Lomba olahraga catur dilaksanakan oleh Percasi Mamuju Tengah di Warkop xKPK, Topoyo, 28 – 30 Juli 2018. (Foto: Ruli)

TRANSTIPO.com, Topoyo – Permainan catur adalah salah satu olahraga dengan mengadalkan kekuatan otak. Olahraga ini telah diakui secara internasional, dan karena itu ia dipertandingkan pada level antar-bangsa di dunia.

Tentang tumbuh semaraknya permainan catur, di Mamuju Tengah bukanlah hal baru. Boleh jadi organisasi catur, Persatuan Catur Seluruh Indonesia (Percasi) Mamuju Tengah, belum lama terbentuk.

Pekan ini, Percasi Mamuju Tengah sedang menggelar perlombaan catur. Perlombaan ini dilaksanakan di sekretariat sementara Percasi di salah sebuah warung kopi, namanya Warkop xKPK.

Warung kopi ini berada dalam kota Topoyo, Mamuju Tengah, Sulawesi Barat. di warung inilah para pecatur-pecatur adalan Mamuju Tengah unjuk ketangkasan.

Lomba kali ini yang diikuti puluhan peserta pecatur merupakan ajang seleksi calon pecatur wahid kabupaten ini yang akan dipersiapkan menjadi bagian dari atlet Mamuju Tengah pada Pekan Olahraga Provinsi (Porprov) III Sulawesi Barat.

Porprov III nanti rencananya akan dihelat di Kabupaten Majene, Sulawesi Barat.

Menurut Kamaluddin Alhap, pembina Percasi Mamuju Tengah, lomba seleksi atlet catur di Mamuju Tengah ini dilaksanakan pada 28 – 30 Juli 2018.

Kamaluddin adalah seorang pensiunan guru IPS dan olahraga di SMP Negeri 2 Kalukku, Mamuju. “lomba ini adalah kegiatan pertama di Mamuju Tengah,” sebut Kamaluddin.

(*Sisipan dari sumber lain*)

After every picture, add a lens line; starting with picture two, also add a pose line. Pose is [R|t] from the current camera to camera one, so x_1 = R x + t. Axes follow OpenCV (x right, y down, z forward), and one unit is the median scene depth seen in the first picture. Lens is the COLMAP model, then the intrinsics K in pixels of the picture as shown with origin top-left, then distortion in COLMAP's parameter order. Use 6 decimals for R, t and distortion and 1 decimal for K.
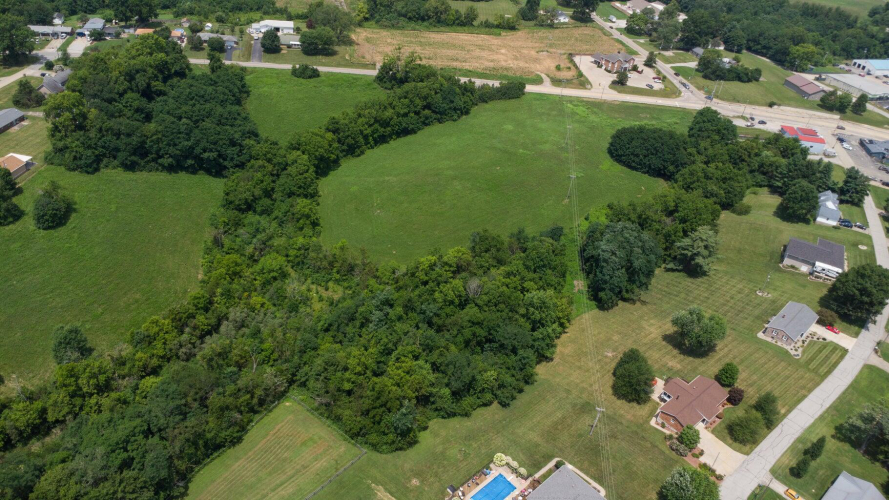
lens RADIAL K [[648.1, 0, 446.8], [0, 648.1, 250.4], [0, 0, 1]] dist [0.039120, -0.058169]
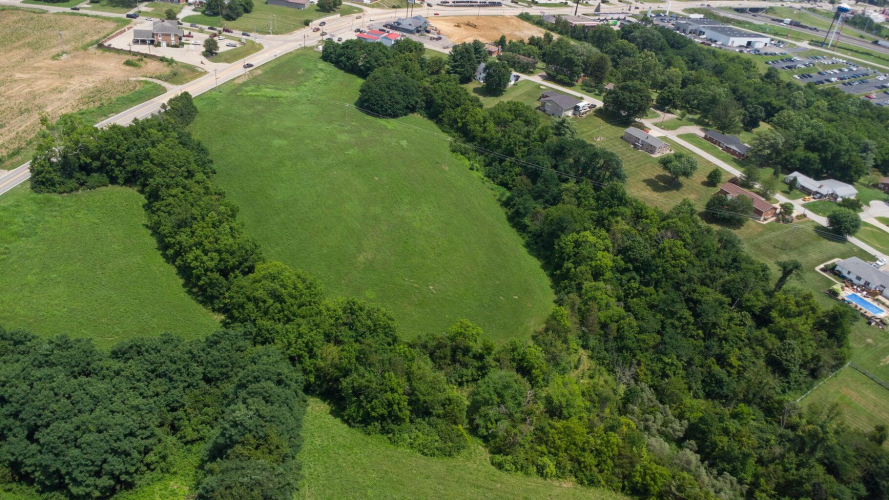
lens RADIAL K [[648.1, 0, 446.8], [0, 648.1, 250.4], [0, 0, 1]] dist [0.039120, -0.058169]
pose [[0.247995, -0.574278, 0.780195, -0.518433], [0.459708, 0.778664, 0.427027, -0.317833], [-0.852741, 0.252761, 0.457104, 0.487437]]
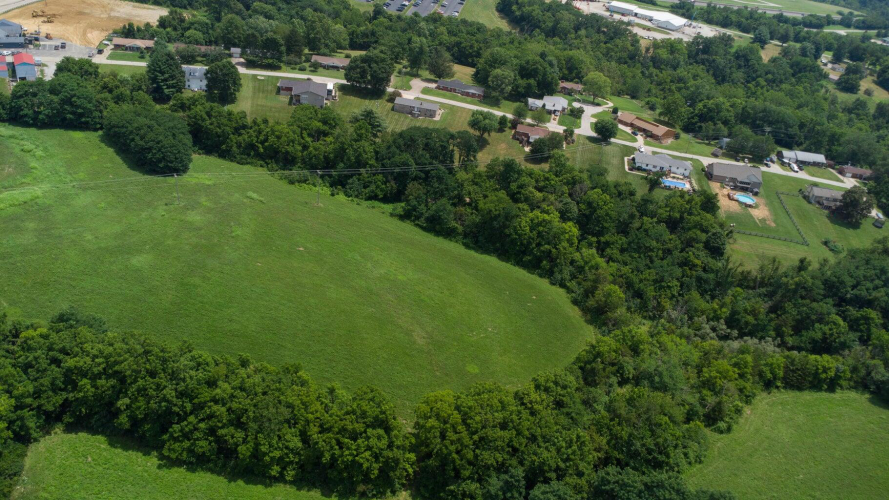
lens RADIAL K [[648.1, 0, 446.8], [0, 648.1, 250.4], [0, 0, 1]] dist [0.039120, -0.058169]
pose [[-0.561198, -0.579882, 0.590588, -0.349992], [0.280206, 0.538302, 0.794806, -0.534490], [-0.778808, 0.611529, -0.139607, 0.842000]]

Ia bercerita kepada kru laman ini di Topoyo. Katanya, kami bersama teman-teman pecinta catur aktif mengurus Percasi, salah satunya adalah M. Arsad Rocca.

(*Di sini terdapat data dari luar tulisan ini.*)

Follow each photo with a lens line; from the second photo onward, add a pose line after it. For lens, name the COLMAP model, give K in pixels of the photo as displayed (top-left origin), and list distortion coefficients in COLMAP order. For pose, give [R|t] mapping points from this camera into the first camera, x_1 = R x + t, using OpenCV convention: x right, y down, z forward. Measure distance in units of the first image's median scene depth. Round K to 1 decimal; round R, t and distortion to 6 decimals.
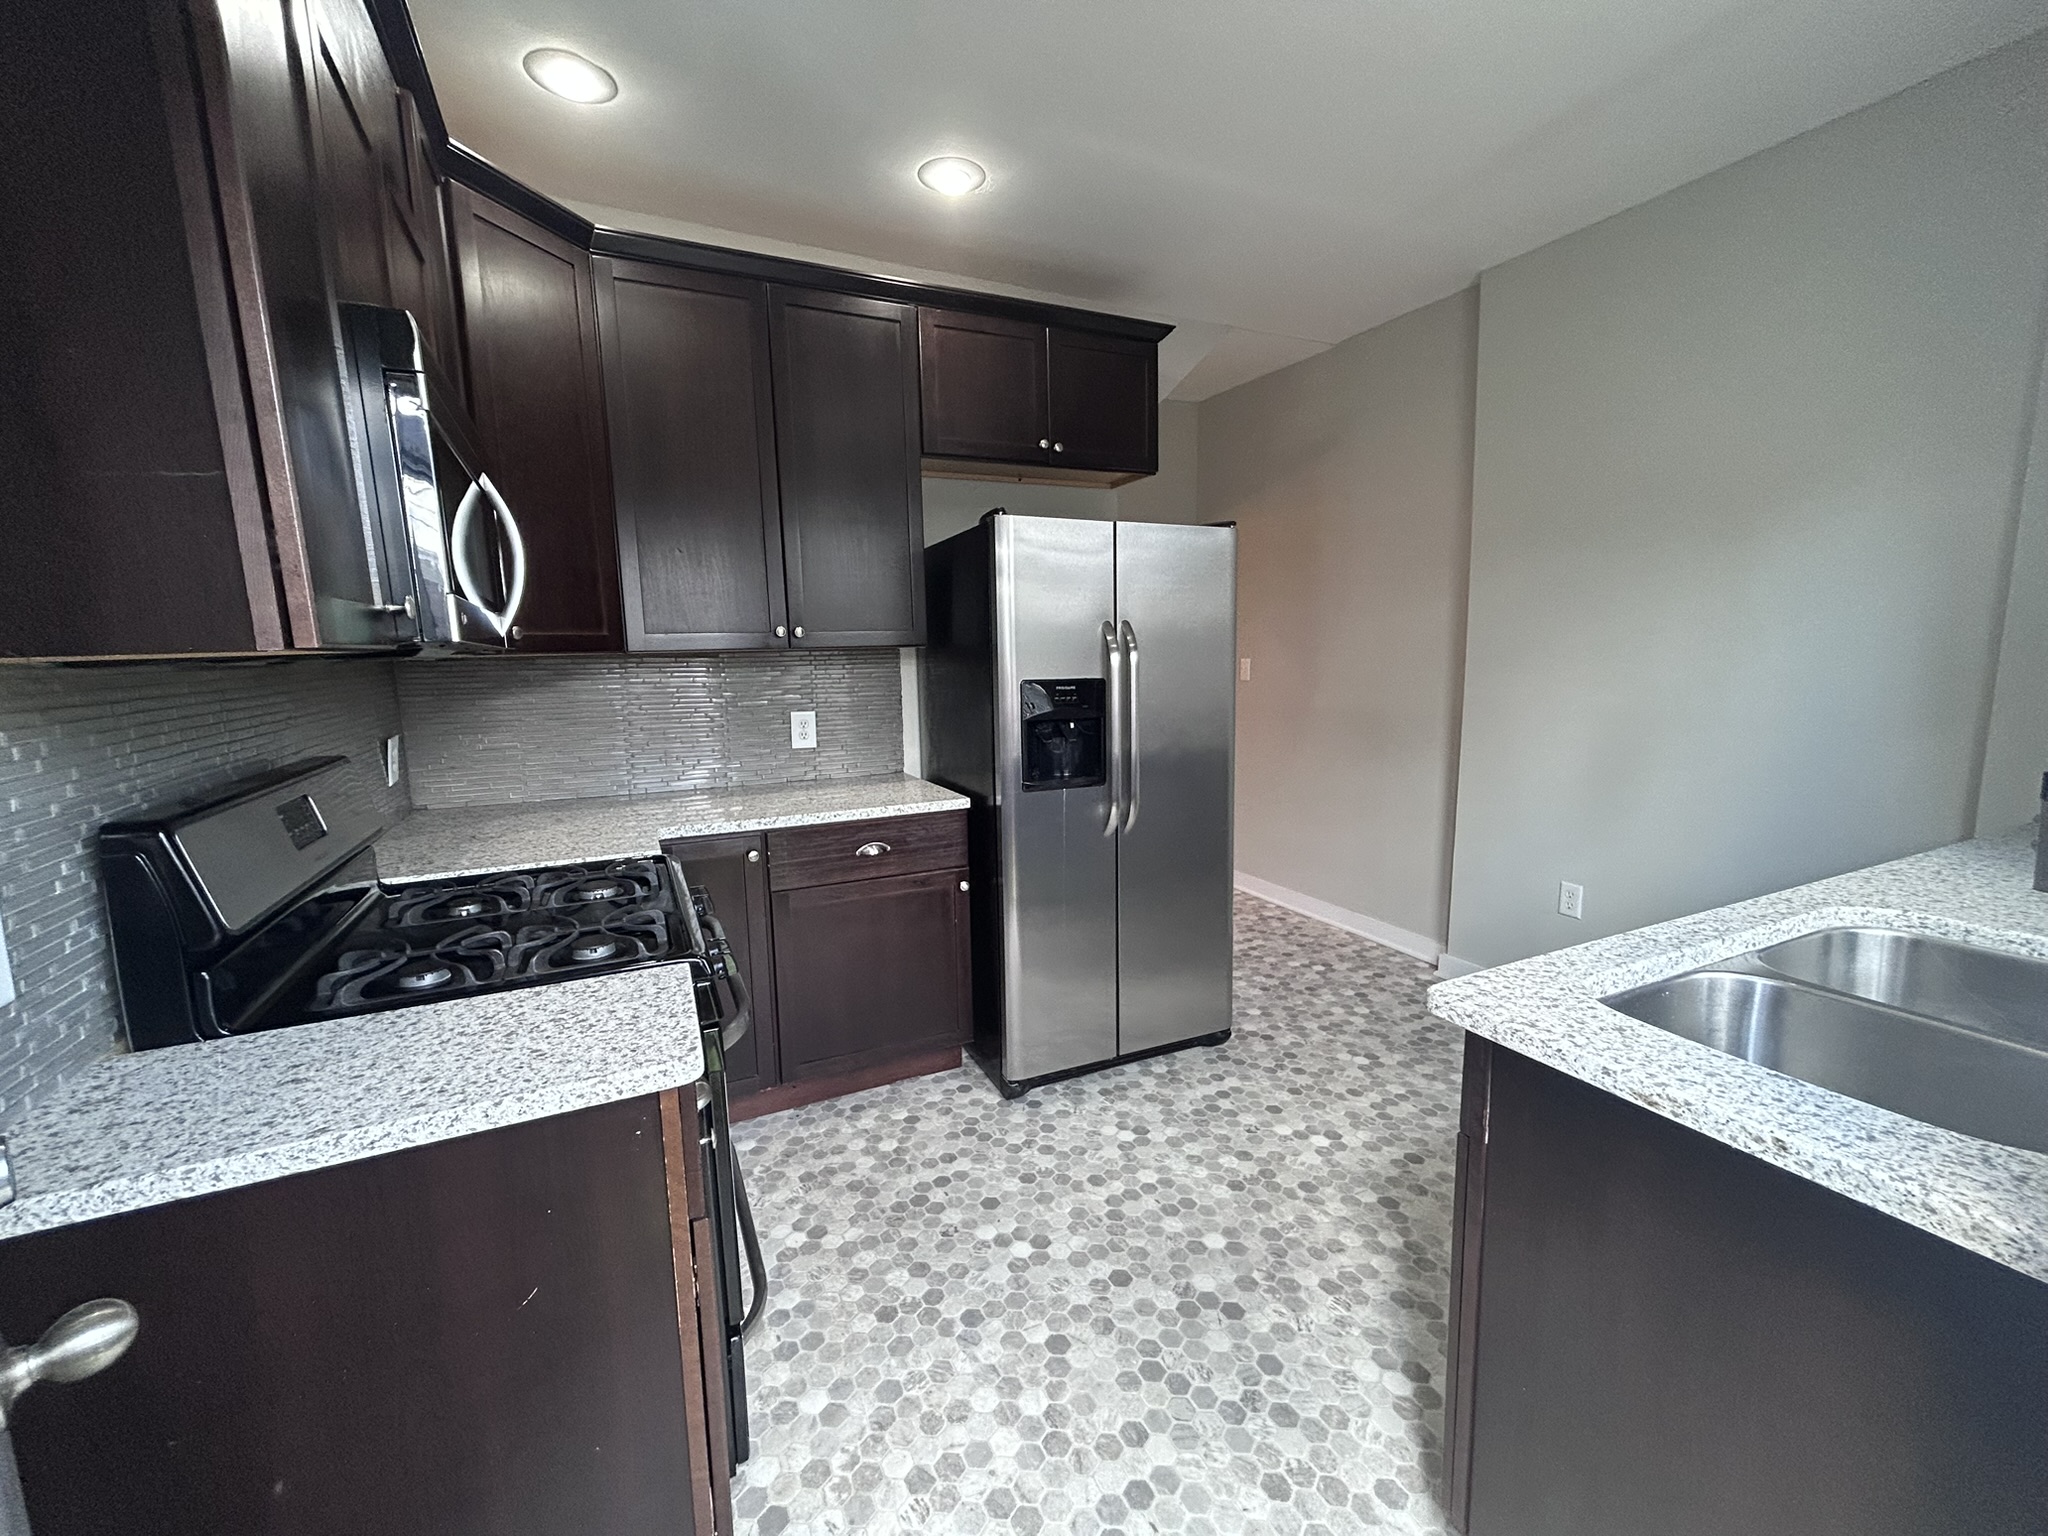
lens RADIAL K [[829.7, 0, 1022.4], [0, 829.7, 771.7], [0, 0, 1]] dist [-0.000570, 0.000023]
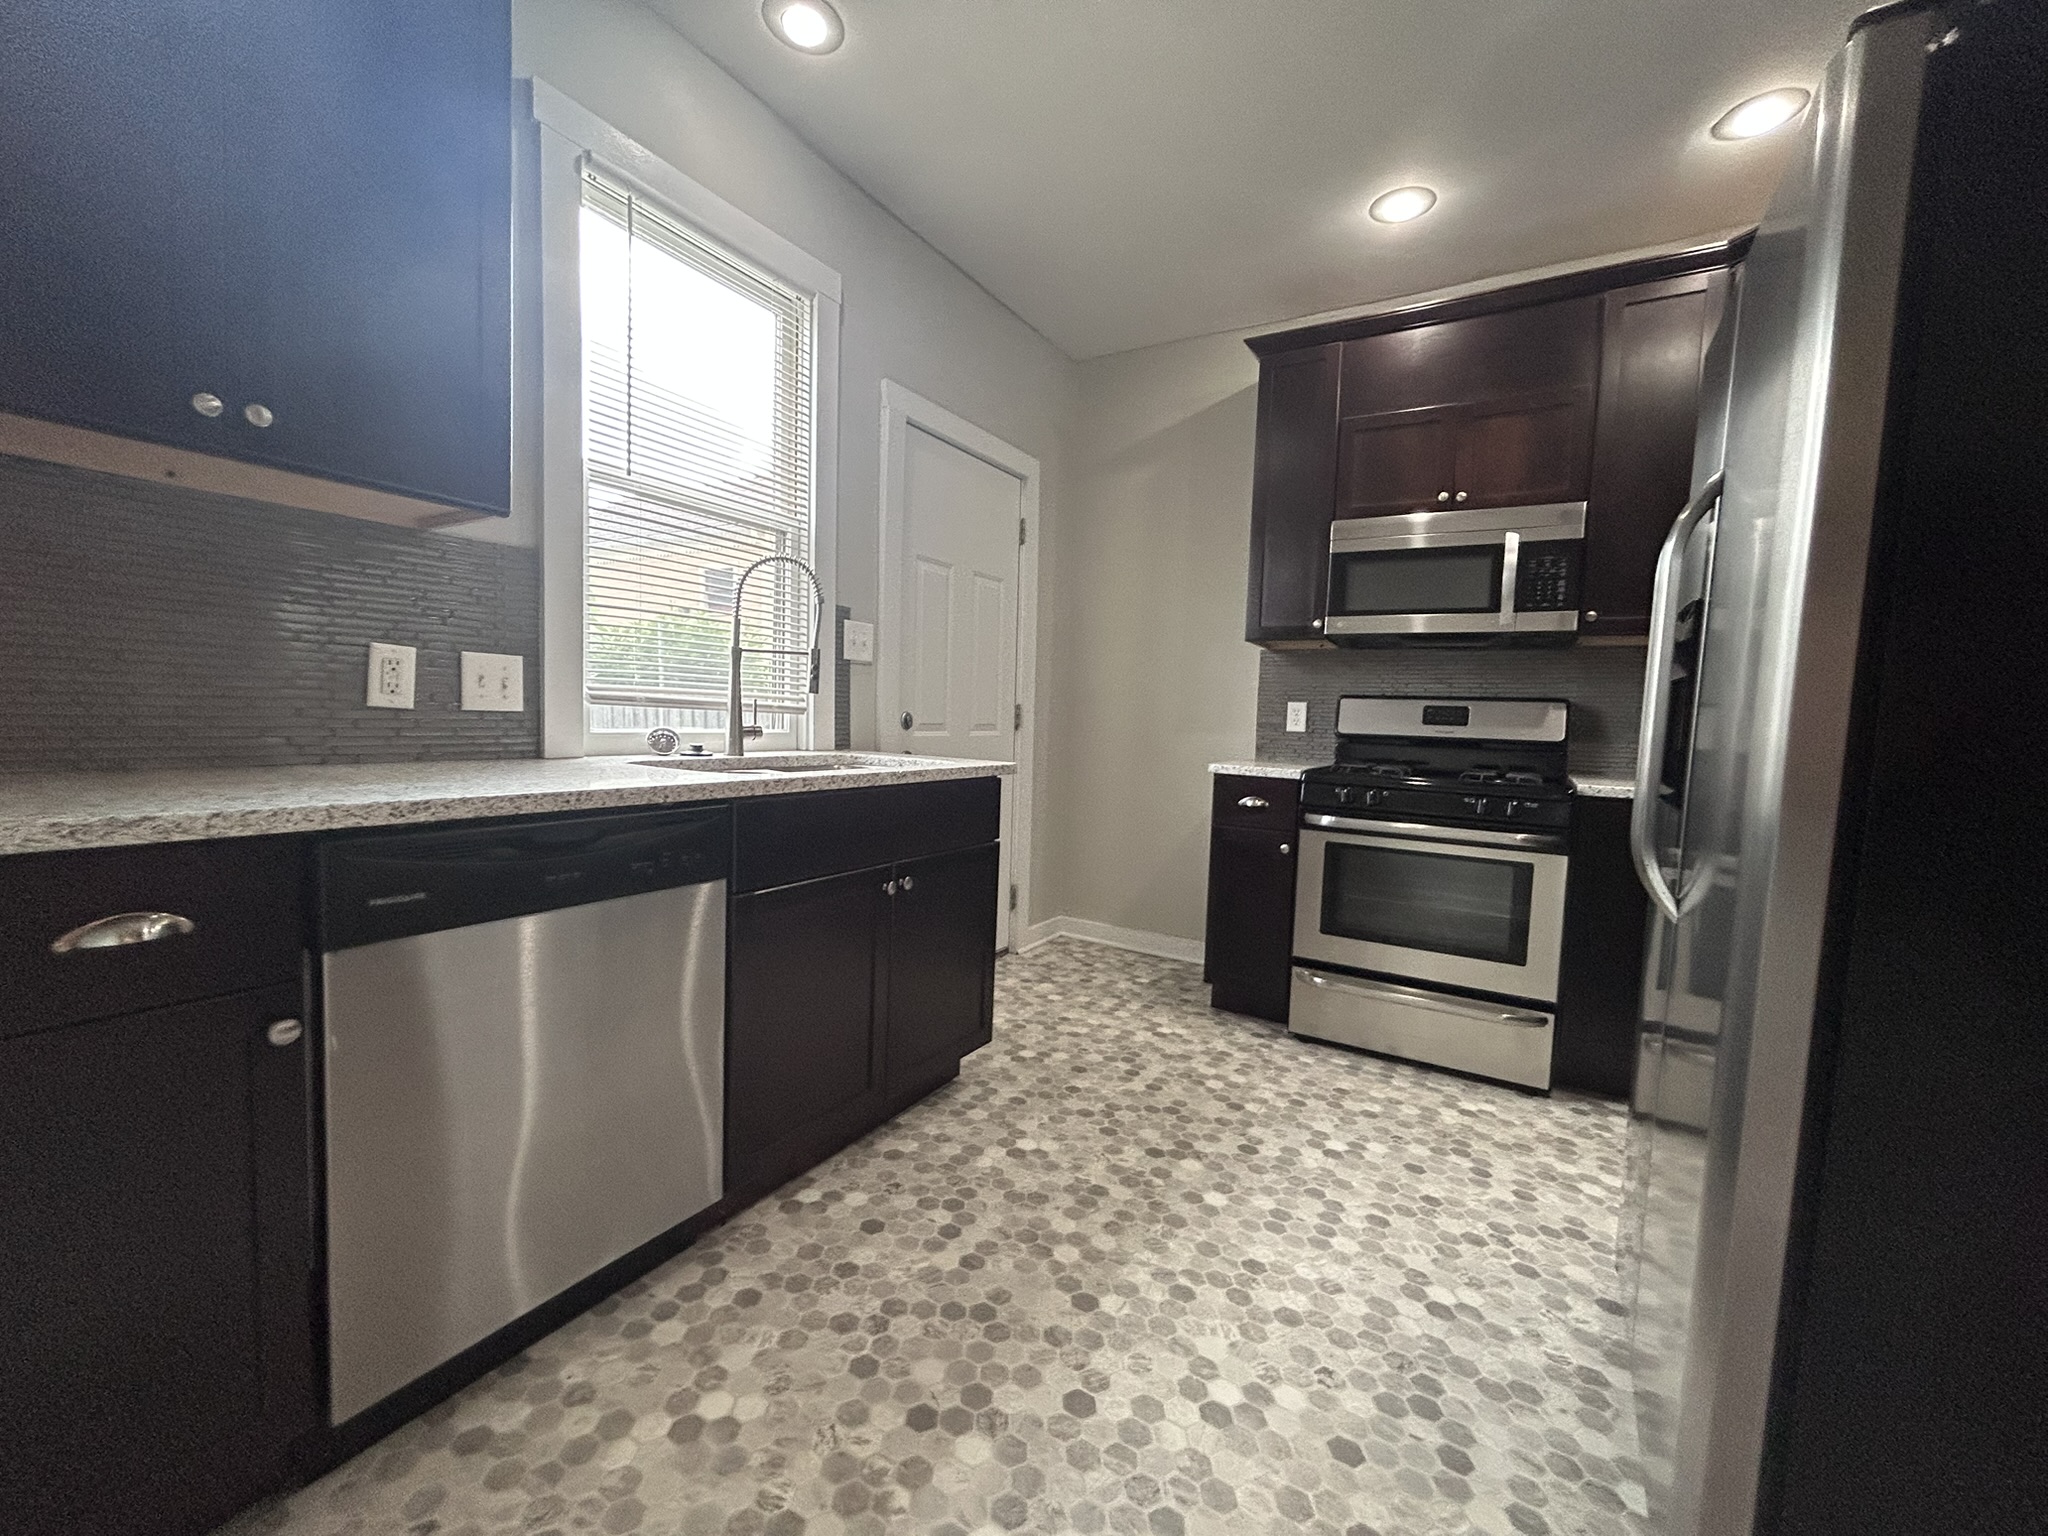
lens RADIAL K [[829.7, 0, 1024.2], [0, 829.7, 773.6], [0, 0, 1]] dist [-0.000570, 0.000023]
pose [[-0.836779, 0.026035, -0.546922, 0.916768], [-0.101656, 0.974116, 0.201903, -0.084269], [0.538022, 0.224546, -0.812473, 1.529206]]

“Kami kemudian berhasil melaksanakan lomba catur ini sebagai ajang seleksi atlet. Tujuan lainnya adalah menghidupkan olahraga catur di Mamuju Tengah,” ujar Kamaluddin.

Dalam hemat Kamaluddin, di Mamuju Tengah ini banyak pemain-pemain dan hobi olahraga catur, baik senior maupun junior yang berpotensi.

“Ini baru tahap awal. Saya yakin kita akan mendapatkan bibit muda yang lebih berpotensi,” ujarnya, bangga.

Dan, katanya, hari ini (Minggu, red), sudah selesai seleksi dan sudah masuk 10 besar. Kesepuluh atlet ini dipersiapkan mewakili Mamuju Tengah pada ajang Porprov di Majene pada Oktober nanti.

Tak lupa ia sebut salah seorang atlet junior catur yang berbakat. Namanya Marwan Setiawan, 14 tahun, dari Desa Babana. Dia anak ketiga dari 5 bersaudara. Kini duduk di kelas 3 SMP.

Lahir dari keluarga dengan Ayah bernama Saihak dan Ibunya bernama Rahmatia. Pada 2013 atau ketika Marwan masih duduk di bangku kelas 4 dan 5 SD, sudah dua kali ikut turnamen catur dan berhasil mewakili Kabupaten Mamuju.

“Alhamdulillah, waktu itu dia juara 3 kategori lomba catur kilat dan juara 2 lomba catur klasik. Anak ini akan kami bimbing untuk persiapan Porprov. Saya yakin di Mamuju Tengah masih banyak anak-anak remaja yang berpotensi,” cerita Kamaluddin.

Di ujung perbincangan kepada laman ini, Kamaluddin juga M. Arsad Rocca berharap, sebagai pembina dan pecinta olahraga catur, mudah-mudahan Pemkab Mamuju Tengah dan KONI sungguh-sungguh memerhatikan kegiatan kami, demi Mamuju Tengah yang kita cintai.